I read a blog last night where a friend had mentioned The Three Investigators and in that instant, all the vivid images that my mind had formed all those years back about the Junkyard, their secret hideout and their ghost-to-ghost hook up. It is unbelievable but I can almost recall every moment of the adventures of the three of them- Jupe, Pete and Bob, the way Mr. Hitchcock had described them. I must say, although I have read quite a lot of influential books in these past few years since having exhausted The Three Investigators, a few books could even come close to recreating the wonderful world created by Alfred Hitchcock. I would still prefer reading Footprints Under the Window to say The Fountainhead. I guess somewhere along the way, I forgot to grow up.
Yes, that must explain it. I started rather early into music with Boyzone and Aqua and The Backstreet Boys. Although my friends have long since gotten over the boybands, I am still stuck in that moment. I had not noticed this till yesterday but given a choice, my playlists still contain all their songs and I am still crooning their songs over and over again. Yes, I do like the others too but I haven’t gotten over the music that they gave me in my teenage years. Weird huh?
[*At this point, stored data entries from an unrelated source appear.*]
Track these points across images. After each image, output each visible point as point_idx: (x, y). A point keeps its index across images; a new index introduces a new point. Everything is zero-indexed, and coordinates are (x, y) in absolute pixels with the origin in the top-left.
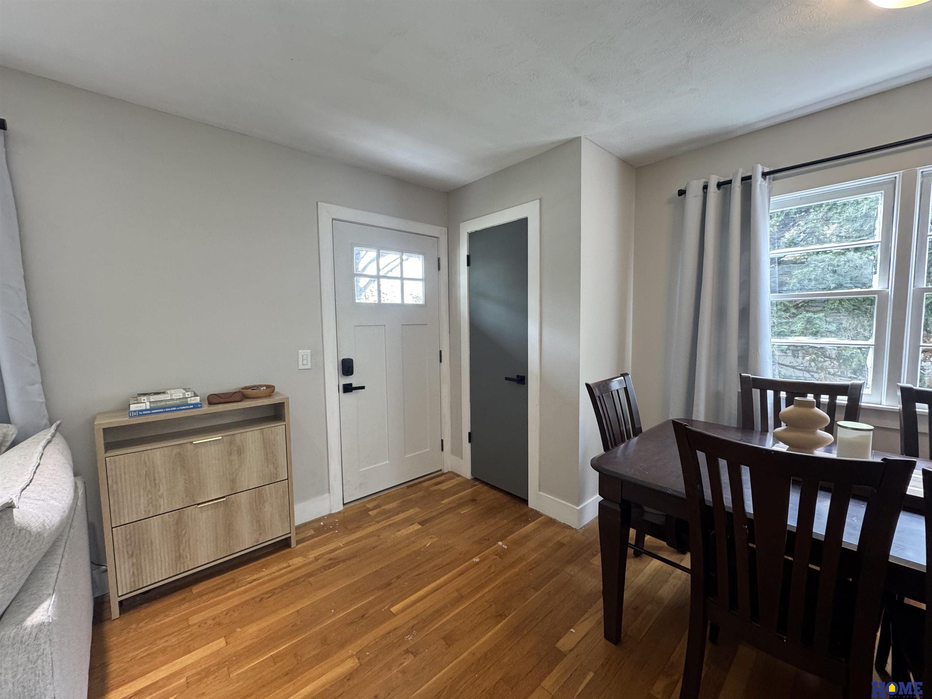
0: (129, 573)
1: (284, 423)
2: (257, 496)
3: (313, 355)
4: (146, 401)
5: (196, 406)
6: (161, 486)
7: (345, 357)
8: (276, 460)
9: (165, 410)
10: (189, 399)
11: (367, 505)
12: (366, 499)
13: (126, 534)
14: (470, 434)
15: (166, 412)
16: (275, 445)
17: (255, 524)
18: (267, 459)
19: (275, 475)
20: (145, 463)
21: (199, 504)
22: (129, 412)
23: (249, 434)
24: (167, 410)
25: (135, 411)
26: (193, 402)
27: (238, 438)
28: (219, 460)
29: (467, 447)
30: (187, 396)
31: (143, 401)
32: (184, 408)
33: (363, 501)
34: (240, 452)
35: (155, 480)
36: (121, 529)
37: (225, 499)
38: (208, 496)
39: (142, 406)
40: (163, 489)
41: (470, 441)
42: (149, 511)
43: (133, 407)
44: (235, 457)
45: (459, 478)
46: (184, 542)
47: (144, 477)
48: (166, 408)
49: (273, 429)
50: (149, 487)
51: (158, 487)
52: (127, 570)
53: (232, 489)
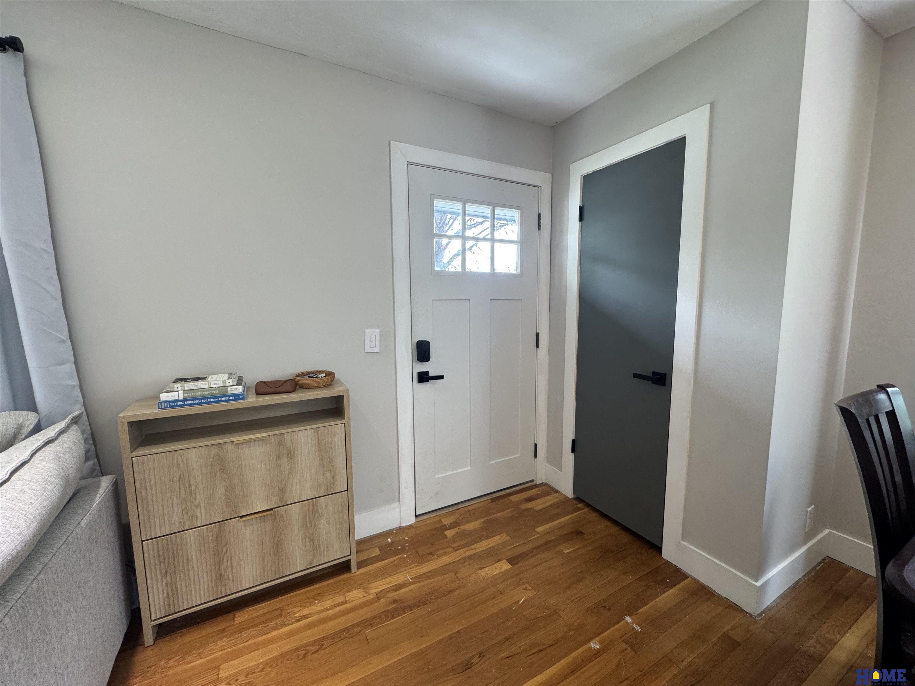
0: (163, 594)
1: (343, 421)
2: (310, 509)
3: (384, 336)
4: (179, 389)
5: (237, 397)
6: (198, 495)
7: (421, 339)
8: (333, 466)
9: (200, 401)
10: (229, 388)
11: (443, 520)
12: (443, 512)
13: (158, 548)
14: (573, 441)
15: (202, 403)
16: (331, 448)
17: (308, 543)
18: (323, 465)
19: (332, 485)
20: (178, 464)
21: (242, 517)
22: (159, 403)
23: (301, 434)
24: (203, 401)
25: (165, 402)
26: (234, 392)
27: (287, 437)
28: (265, 464)
29: (569, 458)
30: (228, 384)
31: (176, 389)
32: (223, 399)
33: (439, 513)
34: (290, 455)
35: (190, 485)
36: (153, 542)
37: (272, 512)
38: (253, 508)
39: (174, 396)
40: (200, 497)
41: (573, 451)
42: (184, 523)
43: (164, 397)
44: (284, 461)
45: (556, 495)
46: (225, 560)
47: (178, 483)
48: (202, 399)
49: (330, 428)
50: (183, 495)
51: (193, 495)
52: (160, 591)
53: (281, 500)
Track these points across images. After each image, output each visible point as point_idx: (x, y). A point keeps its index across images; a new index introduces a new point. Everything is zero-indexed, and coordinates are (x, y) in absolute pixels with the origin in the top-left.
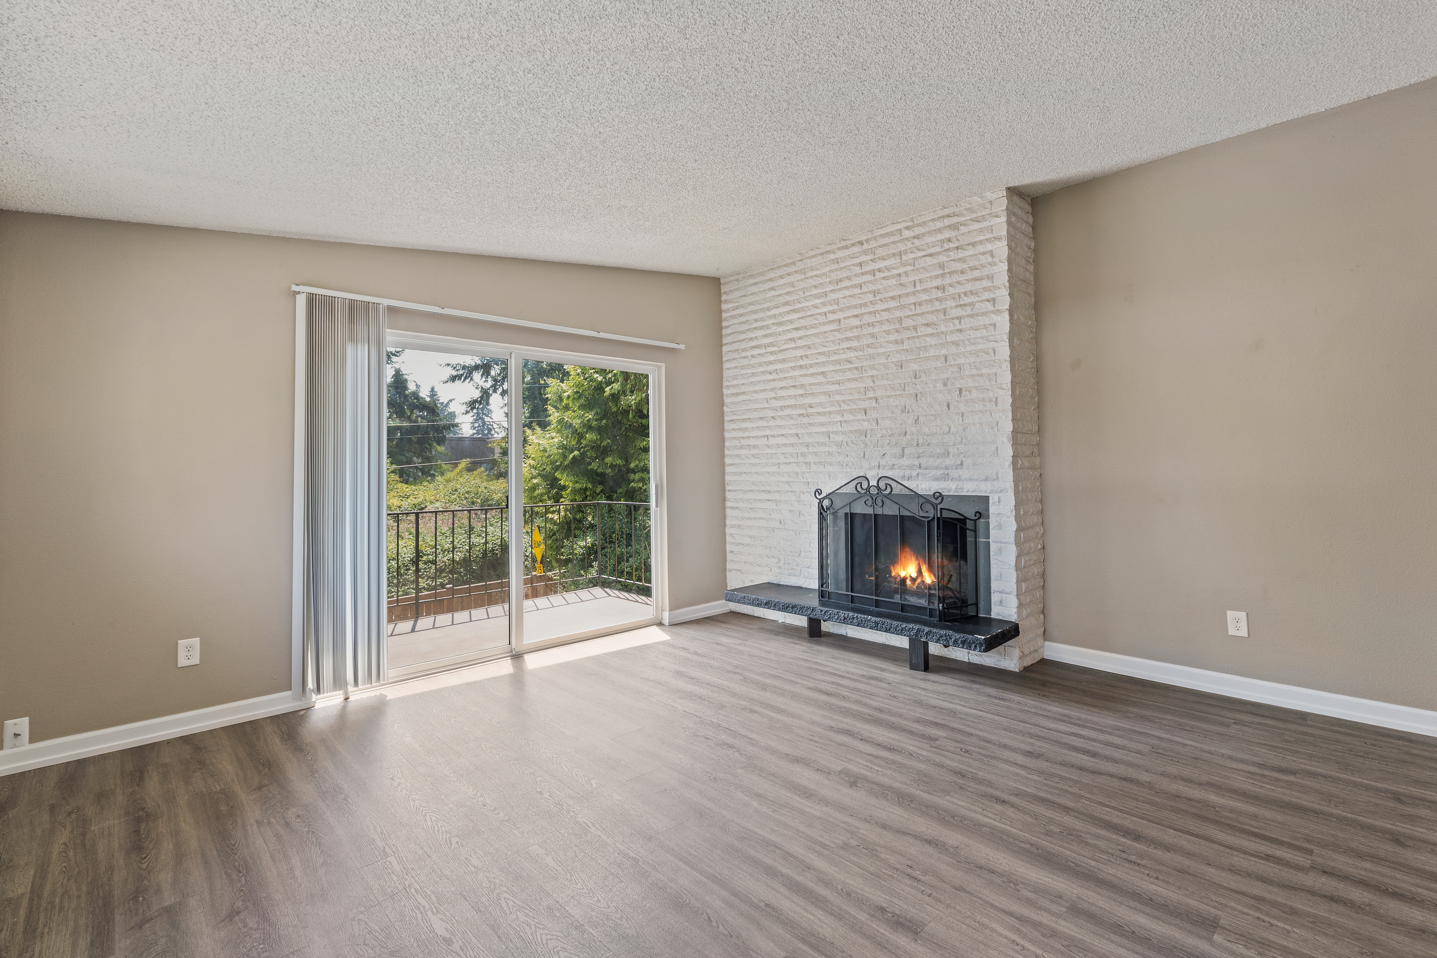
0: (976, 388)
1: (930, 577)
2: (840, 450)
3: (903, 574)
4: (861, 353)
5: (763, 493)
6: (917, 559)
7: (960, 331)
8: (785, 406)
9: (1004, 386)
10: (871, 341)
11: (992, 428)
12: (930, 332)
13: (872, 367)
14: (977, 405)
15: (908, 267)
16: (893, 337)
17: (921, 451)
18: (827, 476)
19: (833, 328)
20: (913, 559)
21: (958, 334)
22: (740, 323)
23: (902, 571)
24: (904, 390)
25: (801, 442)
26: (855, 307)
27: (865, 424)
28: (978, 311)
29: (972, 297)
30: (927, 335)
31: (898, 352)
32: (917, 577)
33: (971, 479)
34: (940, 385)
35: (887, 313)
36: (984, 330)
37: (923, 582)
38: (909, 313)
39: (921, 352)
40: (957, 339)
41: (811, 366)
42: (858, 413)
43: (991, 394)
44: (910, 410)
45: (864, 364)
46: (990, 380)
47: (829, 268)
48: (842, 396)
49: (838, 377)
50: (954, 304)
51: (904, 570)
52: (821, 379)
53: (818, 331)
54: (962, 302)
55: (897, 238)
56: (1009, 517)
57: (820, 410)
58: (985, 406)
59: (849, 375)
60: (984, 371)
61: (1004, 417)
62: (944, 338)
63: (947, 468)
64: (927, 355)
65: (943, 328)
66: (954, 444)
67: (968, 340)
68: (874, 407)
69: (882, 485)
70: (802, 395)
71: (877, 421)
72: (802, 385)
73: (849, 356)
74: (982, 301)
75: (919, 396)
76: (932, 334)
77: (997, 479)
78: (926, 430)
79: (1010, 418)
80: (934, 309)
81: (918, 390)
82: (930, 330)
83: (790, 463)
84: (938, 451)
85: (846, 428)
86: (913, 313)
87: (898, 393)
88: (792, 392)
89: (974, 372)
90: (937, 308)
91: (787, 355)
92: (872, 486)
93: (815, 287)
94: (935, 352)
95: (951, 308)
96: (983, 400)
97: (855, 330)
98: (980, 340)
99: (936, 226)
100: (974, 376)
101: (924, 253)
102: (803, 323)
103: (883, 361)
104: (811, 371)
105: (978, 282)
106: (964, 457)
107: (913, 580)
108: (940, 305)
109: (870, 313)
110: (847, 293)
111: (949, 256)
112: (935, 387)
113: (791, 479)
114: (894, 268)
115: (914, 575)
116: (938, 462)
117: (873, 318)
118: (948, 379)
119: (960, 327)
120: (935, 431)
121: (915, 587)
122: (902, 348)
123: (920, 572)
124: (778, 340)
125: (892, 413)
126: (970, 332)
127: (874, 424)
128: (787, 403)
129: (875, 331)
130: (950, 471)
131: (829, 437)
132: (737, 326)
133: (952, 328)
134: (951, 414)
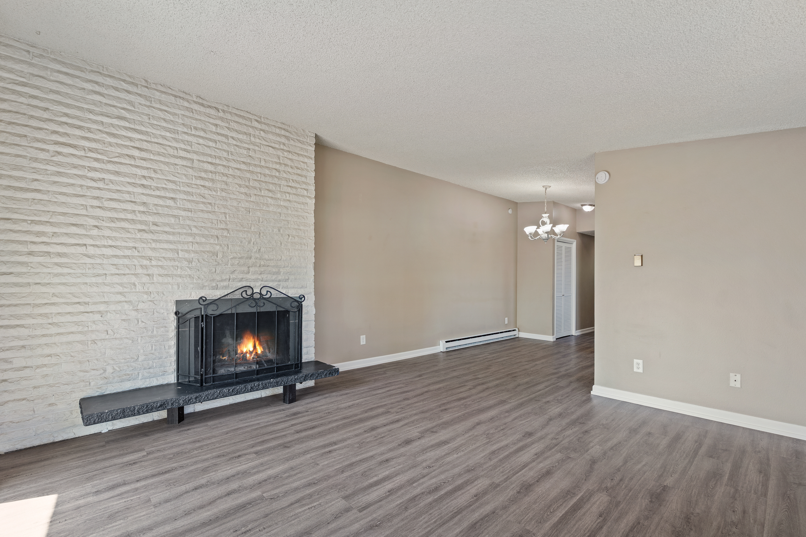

Then I got down to some soul searching and tried to recall all those years and what I was back then. I still remember those days when I cycled to school every morning and longed to get on the basketball court and then get back home and get back to playing cricket with the guys. Ah! Those were the days. One of my favourite games was and still remains, Hide-n-Seek! I was pretty darned good at it too. Six times out of ten I could jump out and give the “denner” a “dhappa” and in the process often was the first one to be sought but heck, I have always believed- Nothing ventured, nothing gained. Never in my childhood do I remember being driven by a desire to win. I enjoyed myself more in the way I played the game than I ever could when I was a winner. Winning always sucked because if I won I could not savour the game. I hate playing with intensity. It takes the fun out of a game. If you have nothing but victory on your mind, you cannot enjoy the game when it is in progress because at all times you pressure yourself to go ahead and try to win! Winning was an accident for me. If it happened it was fine but as far as possible I would rather end up second best or third best. Those were my favourite positions!
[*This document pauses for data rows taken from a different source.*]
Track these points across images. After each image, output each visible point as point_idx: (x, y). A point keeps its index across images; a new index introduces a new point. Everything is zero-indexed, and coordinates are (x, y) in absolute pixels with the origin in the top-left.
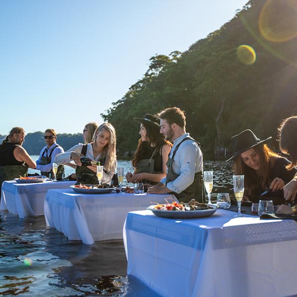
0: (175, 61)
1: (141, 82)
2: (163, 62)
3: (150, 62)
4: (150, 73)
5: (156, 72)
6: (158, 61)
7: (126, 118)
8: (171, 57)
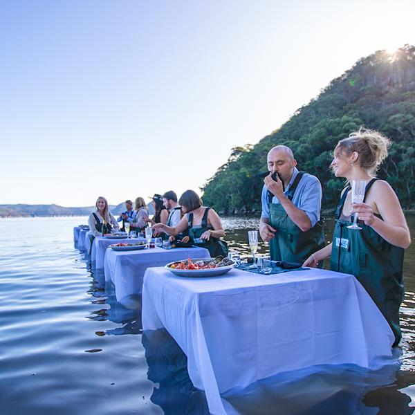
0: (248, 151)
1: (226, 165)
2: (240, 151)
3: (232, 152)
4: (231, 159)
5: (235, 158)
6: (237, 151)
7: (215, 189)
8: (245, 148)
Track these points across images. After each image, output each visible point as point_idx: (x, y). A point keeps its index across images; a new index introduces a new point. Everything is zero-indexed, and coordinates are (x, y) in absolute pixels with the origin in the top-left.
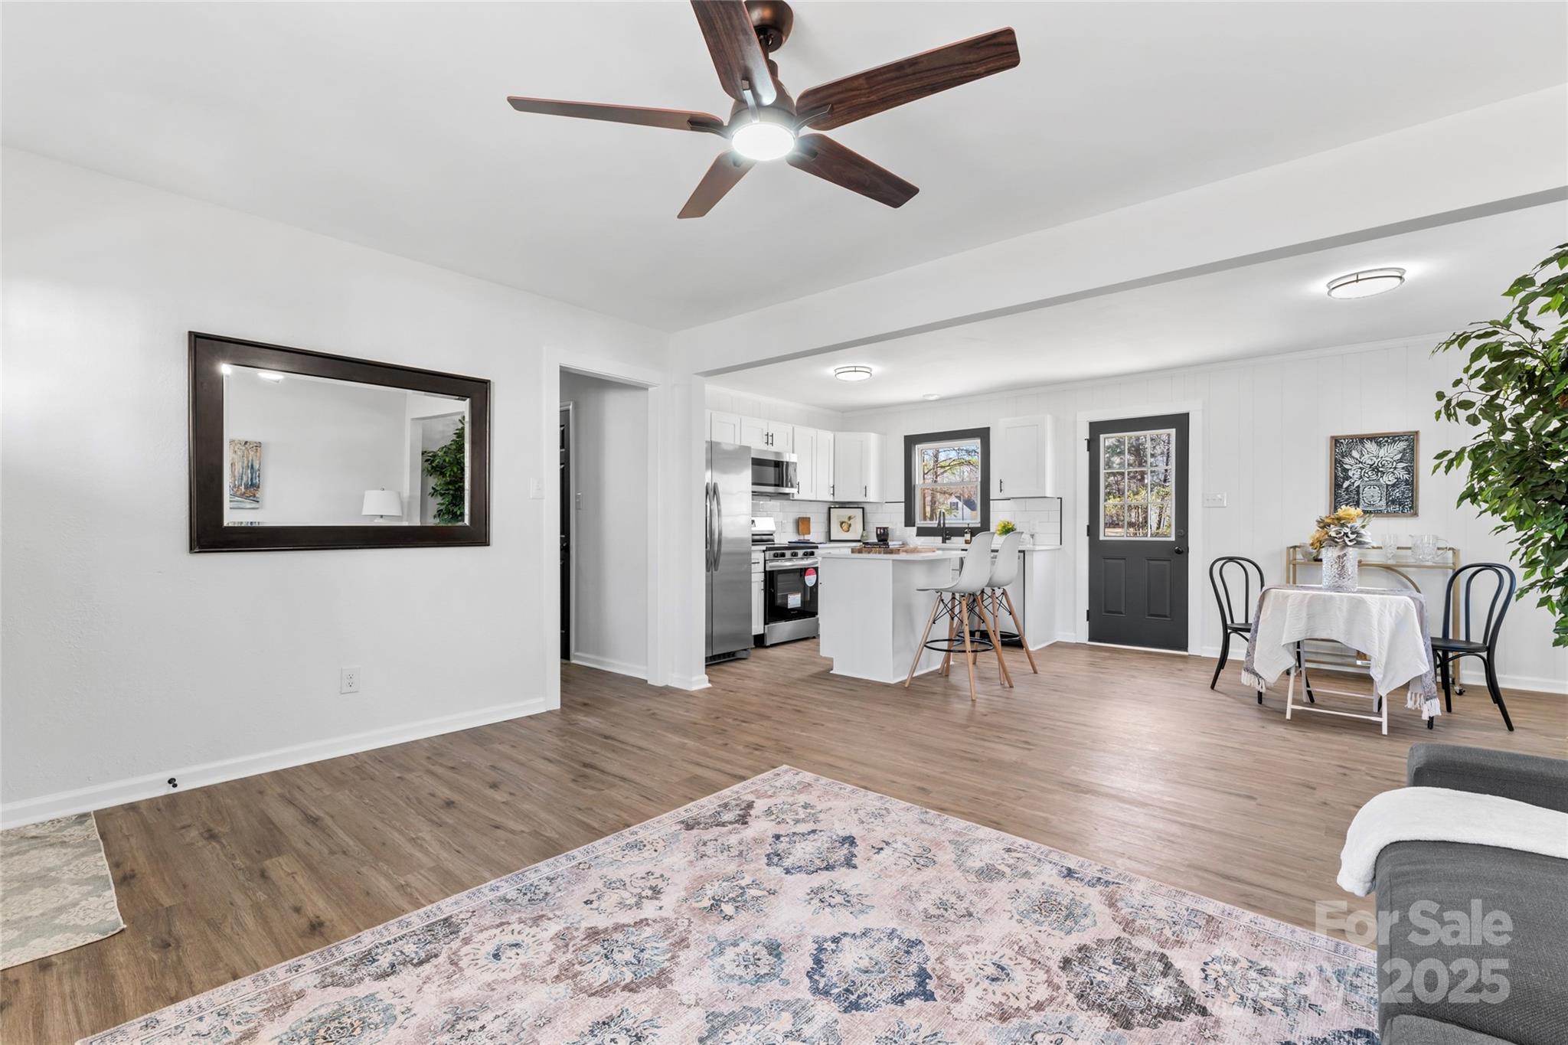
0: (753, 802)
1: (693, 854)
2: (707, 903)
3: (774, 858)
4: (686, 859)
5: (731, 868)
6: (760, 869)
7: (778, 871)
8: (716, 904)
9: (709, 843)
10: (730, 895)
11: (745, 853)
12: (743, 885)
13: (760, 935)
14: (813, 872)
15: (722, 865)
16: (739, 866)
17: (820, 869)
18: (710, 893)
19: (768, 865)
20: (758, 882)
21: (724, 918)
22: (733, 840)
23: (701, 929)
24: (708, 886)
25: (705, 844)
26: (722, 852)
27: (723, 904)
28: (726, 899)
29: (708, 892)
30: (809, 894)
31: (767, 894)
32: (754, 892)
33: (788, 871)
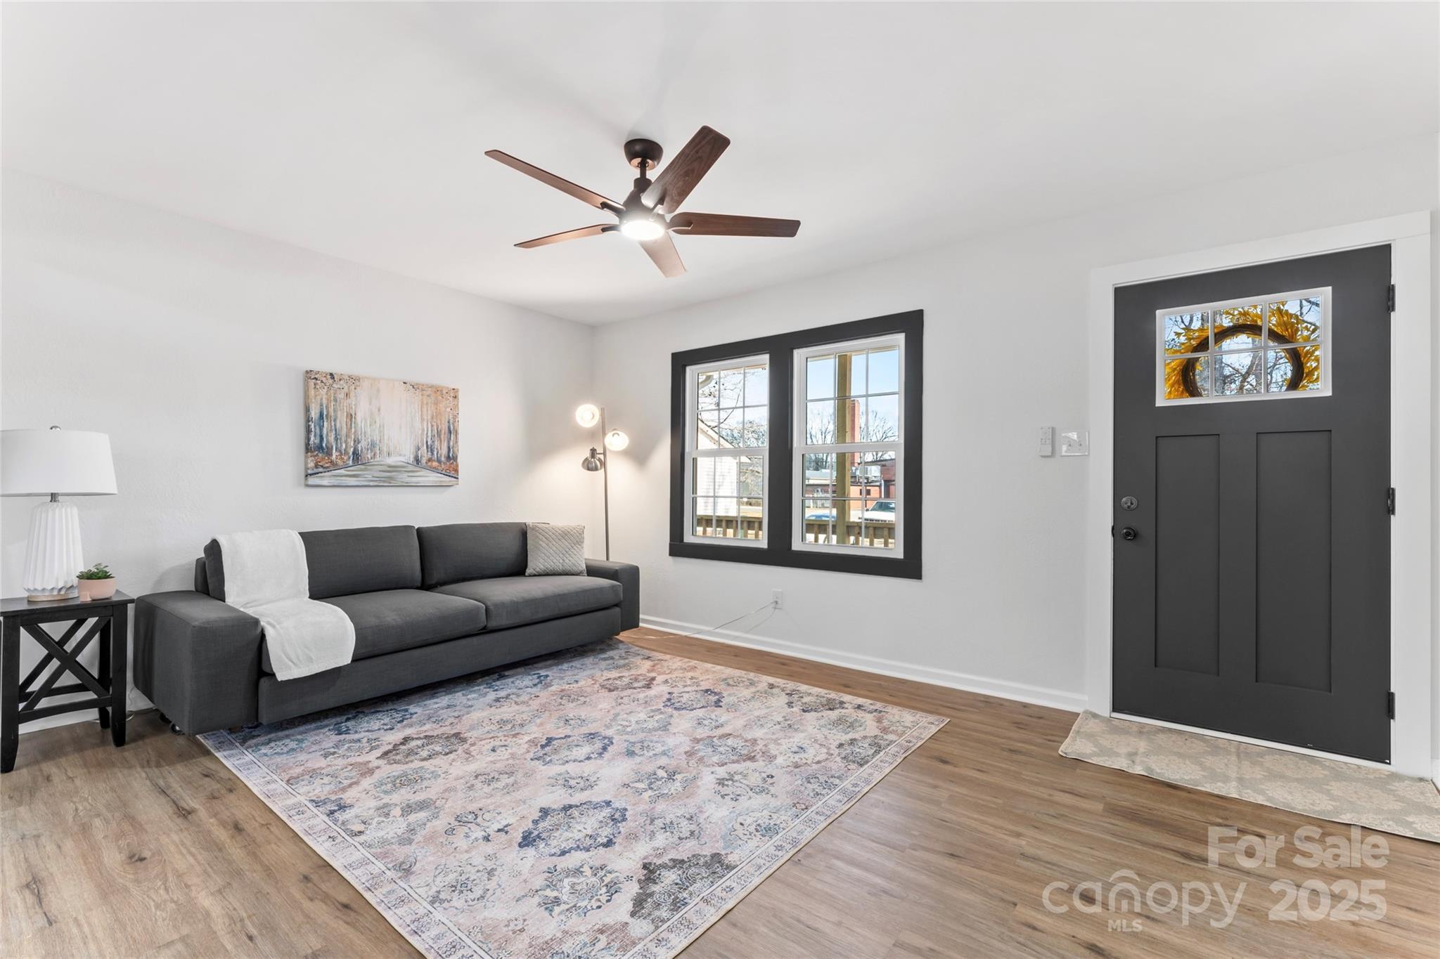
0: (633, 914)
1: (701, 820)
2: (678, 777)
3: (618, 817)
4: (707, 814)
5: (661, 807)
6: (634, 805)
7: (617, 804)
8: (671, 776)
9: (688, 834)
10: (660, 783)
11: (648, 822)
12: (650, 791)
13: (638, 759)
14: (584, 804)
15: (670, 808)
16: (653, 808)
17: (577, 806)
18: (677, 784)
19: (626, 810)
20: (637, 794)
21: (664, 767)
22: (661, 840)
23: (679, 761)
24: (680, 789)
25: (692, 833)
26: (671, 823)
27: (666, 776)
28: (663, 780)
29: (679, 784)
30: (596, 785)
31: (630, 784)
32: (641, 786)
33: (608, 803)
Damn, I never got over those childhood ways. I still harbour no intentions of winning anything. All through life, I have always loved the journey and the destination has hardly ever mattered to me. Think about it, the way you get somewhere is more fun than actually reaching somewhere. Some of the worst destinations have been the most fun because of the way I got there! e.g. the journey back home to Ludhiana could have not been termed more than a drab because had it not been for my folks, I could not find a single reason to make the journey. I had nothing to look forward to in Ludhiana with no friends and absolutely no hope of finding any in the short spanse of a couple of weeks. (Of course, at other times in life, two weeks in the most obscure of places have been entirely pleasing but lets not bring that up.) The reason I always looked forward to going back after every semester was the journey. Maybe I was cursed but for whatever the reason, I had not managed to travel once with a confirmed ticket and was always wait-listed or at times, with a third class ticket. The journey was always fun though, perhaps it had something to do with the wonderful circle of friends but for whatever the reason, the two days of traveling in the train were more fun than actually getting to Ludhiana! The JOURNEY, not the DESTINATION.
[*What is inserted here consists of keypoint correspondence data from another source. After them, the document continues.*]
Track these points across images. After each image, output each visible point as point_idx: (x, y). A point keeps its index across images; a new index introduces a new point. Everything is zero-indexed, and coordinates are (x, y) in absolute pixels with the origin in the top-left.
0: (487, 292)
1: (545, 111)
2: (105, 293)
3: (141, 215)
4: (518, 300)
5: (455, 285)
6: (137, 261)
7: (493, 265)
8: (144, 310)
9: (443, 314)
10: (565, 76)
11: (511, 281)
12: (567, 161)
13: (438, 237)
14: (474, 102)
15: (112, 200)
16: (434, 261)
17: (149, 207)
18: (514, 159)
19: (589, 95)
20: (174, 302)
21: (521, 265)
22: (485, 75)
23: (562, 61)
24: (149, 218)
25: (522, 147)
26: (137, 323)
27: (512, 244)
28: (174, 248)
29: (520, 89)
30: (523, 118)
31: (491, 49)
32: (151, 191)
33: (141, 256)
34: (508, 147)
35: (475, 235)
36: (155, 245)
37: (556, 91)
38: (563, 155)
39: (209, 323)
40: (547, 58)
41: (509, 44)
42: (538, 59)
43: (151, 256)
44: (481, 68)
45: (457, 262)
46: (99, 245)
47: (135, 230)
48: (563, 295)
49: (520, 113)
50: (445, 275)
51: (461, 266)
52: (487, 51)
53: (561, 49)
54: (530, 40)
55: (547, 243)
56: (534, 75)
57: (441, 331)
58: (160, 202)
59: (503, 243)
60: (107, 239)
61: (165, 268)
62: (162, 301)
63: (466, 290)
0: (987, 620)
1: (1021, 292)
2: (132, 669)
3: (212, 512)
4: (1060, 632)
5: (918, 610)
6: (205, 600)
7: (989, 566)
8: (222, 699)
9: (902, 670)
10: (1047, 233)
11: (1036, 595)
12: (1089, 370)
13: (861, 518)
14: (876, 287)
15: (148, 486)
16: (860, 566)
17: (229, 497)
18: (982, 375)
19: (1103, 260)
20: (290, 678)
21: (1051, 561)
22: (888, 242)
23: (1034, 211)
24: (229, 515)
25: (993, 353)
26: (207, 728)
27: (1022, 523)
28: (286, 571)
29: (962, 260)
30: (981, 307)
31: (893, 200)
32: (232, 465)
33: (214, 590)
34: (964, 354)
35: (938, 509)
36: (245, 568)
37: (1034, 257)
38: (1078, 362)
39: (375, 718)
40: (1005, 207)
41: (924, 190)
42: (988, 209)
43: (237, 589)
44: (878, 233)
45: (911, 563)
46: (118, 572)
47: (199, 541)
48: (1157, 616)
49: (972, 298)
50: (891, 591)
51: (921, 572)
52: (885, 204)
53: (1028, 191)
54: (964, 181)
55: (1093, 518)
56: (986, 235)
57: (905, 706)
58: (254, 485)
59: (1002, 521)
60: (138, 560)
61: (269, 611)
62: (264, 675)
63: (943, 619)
I never did grow up to be a mature young man. I still act on impulses and not logic. Logic after all, is so boring! I cannot imagine my life had I acted on logic and not impulse. Imagine that! I might have been a successful young computer engineer with a steady job and a fat paycheck! Yuck! I would have missed out on all the long drives to the most exotic locales, I would have missed out the fun to be had getting in trouble with all the teachers and other staff members. Heck, I would not have had all the wonderful memories for my book. Seriously, think about it. How many would actually be able to have a book about their lives filled with such anecdotes as to hold a readers fancy from cover to cover? I mean really, Bill Clinton as a president or as an impeached president? Who would pass the opportunity of being entertained by the life of Mr. Clinton after he walked into the Oval Office and set about messing with the officials? Wow, theres another term to gauge if your life has been worth living. Funny how insignificance can be interesting!